◆ Exercise instructions: Return each line of the listing that contains the string "measurement".

◆ Data provided:
◆ ◆ ◆ ◆
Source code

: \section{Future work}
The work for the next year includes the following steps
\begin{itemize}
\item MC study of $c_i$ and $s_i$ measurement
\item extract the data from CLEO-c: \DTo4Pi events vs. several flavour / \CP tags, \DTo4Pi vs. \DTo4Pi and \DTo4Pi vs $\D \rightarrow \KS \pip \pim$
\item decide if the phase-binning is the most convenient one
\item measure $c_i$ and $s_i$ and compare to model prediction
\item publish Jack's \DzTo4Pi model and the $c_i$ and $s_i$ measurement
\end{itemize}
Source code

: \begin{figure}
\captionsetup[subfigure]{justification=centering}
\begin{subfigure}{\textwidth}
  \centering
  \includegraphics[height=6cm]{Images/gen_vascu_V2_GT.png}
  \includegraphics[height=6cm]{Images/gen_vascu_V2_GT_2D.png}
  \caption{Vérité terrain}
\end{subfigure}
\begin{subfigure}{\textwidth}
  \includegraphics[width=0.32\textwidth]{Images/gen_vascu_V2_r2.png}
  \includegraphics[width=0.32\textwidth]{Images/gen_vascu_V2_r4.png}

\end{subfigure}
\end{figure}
◆ ◆ ◆ ◆
◆ Response below:
\item MC study of $c_i$ and $s_i$ measurement
\item publish Jack's \DzTo4Pi model and the $c_i$ and $s_i$ measurement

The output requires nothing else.